== Your assignment ==
In the data that follows, every line containing the word "Nephrol" should be returned.

Saved data entries
*** Block opens ***

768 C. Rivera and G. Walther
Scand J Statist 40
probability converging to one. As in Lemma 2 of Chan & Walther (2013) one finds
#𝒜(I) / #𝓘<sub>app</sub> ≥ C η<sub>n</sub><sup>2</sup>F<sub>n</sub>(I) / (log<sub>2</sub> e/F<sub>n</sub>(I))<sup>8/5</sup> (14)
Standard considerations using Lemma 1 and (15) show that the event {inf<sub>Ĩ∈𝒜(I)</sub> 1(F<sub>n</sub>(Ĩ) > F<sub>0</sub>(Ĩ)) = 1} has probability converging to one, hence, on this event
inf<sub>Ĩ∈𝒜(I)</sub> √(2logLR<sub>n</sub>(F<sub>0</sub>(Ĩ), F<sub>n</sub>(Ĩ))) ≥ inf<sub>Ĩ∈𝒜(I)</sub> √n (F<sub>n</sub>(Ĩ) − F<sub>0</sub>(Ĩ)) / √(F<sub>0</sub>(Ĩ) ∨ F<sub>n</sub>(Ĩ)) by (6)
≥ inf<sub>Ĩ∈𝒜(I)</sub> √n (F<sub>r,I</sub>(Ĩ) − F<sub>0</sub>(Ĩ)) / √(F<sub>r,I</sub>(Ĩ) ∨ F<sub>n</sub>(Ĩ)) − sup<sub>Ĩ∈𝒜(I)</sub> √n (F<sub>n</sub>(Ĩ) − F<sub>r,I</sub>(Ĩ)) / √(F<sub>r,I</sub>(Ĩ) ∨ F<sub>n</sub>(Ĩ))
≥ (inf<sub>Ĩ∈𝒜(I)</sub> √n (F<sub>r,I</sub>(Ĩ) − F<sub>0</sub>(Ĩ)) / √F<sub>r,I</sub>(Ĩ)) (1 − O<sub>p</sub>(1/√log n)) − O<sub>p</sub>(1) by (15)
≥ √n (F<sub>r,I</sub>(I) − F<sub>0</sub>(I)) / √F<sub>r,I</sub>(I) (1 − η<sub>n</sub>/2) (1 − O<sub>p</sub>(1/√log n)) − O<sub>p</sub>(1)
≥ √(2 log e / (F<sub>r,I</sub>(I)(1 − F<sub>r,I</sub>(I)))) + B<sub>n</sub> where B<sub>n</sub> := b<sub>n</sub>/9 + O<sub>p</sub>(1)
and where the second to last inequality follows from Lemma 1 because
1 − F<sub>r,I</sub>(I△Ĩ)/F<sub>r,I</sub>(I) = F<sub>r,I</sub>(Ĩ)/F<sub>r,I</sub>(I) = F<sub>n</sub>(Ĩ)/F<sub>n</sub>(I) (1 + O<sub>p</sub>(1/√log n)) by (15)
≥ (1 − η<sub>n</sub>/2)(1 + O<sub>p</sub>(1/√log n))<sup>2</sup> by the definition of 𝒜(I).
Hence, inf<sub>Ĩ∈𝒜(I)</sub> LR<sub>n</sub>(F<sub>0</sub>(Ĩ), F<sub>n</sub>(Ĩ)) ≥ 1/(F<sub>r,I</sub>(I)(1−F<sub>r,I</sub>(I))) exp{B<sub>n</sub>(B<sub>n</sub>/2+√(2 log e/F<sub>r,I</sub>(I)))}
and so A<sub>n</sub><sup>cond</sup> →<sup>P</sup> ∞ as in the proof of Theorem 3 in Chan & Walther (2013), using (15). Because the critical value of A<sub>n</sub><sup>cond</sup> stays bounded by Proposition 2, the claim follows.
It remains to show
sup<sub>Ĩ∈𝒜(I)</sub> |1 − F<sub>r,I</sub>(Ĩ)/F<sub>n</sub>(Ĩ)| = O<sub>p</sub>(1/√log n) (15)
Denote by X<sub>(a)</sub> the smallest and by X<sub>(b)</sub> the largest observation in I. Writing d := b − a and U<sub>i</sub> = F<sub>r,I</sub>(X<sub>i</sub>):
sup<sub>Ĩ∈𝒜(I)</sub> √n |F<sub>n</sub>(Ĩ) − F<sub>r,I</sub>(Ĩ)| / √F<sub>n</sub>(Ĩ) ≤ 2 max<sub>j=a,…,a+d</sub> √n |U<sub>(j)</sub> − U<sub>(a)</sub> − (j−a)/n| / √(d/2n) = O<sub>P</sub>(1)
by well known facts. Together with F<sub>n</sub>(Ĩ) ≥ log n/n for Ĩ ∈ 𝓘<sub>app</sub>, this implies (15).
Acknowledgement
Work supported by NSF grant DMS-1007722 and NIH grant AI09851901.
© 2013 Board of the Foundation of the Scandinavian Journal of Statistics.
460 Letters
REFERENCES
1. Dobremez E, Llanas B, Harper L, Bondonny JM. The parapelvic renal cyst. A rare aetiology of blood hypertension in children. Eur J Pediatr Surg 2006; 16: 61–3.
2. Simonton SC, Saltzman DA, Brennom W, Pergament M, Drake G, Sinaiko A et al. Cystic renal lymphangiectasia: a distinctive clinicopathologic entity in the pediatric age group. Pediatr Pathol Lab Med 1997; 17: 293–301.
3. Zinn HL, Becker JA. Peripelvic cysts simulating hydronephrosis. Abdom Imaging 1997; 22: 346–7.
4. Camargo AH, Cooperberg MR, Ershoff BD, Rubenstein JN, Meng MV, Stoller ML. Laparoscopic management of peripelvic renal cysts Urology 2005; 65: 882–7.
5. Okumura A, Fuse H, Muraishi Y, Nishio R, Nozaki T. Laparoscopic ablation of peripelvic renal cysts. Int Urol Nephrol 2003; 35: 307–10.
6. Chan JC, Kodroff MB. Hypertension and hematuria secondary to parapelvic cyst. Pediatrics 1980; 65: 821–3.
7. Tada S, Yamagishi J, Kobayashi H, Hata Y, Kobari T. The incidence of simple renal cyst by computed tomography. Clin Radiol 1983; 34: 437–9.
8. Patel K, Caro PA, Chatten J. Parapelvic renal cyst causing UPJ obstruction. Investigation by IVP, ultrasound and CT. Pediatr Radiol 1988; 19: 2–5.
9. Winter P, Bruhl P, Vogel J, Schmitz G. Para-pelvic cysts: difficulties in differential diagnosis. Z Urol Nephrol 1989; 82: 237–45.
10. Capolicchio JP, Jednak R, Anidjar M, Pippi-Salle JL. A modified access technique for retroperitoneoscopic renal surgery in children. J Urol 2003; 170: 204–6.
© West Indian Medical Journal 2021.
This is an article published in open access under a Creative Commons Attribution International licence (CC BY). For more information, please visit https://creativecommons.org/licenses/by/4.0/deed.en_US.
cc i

*** Block closes ***

== Answer to this problem ==
5. Okumura A, Fuse H, Muraishi Y, Nishio R, Nozaki T. Laparoscopic ablation of peripelvic renal cysts. Int Urol Nephrol 2003; 35: 307–10.
9. Winter P, Bruhl P, Vogel J, Schmitz G. Para-pelvic cysts: difficulties in differential diagnosis. Z Urol Nephrol 1989; 82: 237–45.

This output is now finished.